***** Data provided *****
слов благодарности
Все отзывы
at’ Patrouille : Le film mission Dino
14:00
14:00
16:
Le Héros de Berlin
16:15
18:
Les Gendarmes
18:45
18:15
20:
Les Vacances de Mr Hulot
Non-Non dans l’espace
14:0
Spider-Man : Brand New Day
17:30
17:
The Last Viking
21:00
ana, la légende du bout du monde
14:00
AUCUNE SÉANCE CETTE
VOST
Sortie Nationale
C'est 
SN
*****
• [Directive]: Write out the material again, swapping "VOST" for "VF" and leaving everything else unchanged.

• [Response]:
слов благодарности
Все отзывы
at’ Patrouille : Le film mission Dino
14:00
14:00
16:
Le Héros de Berlin
16:15
18:
Les Gendarmes
18:45
18:15
20:
Les Vacances de Mr Hulot
Non-Non dans l’espace
14:0
Spider-Man : Brand New Day
17:30
17:
The Last Viking
21:00
ana, la légende du bout du monde
14:00
AUCUNE SÉANCE CETTE
VF
Sortie Nationale
C'est 
SN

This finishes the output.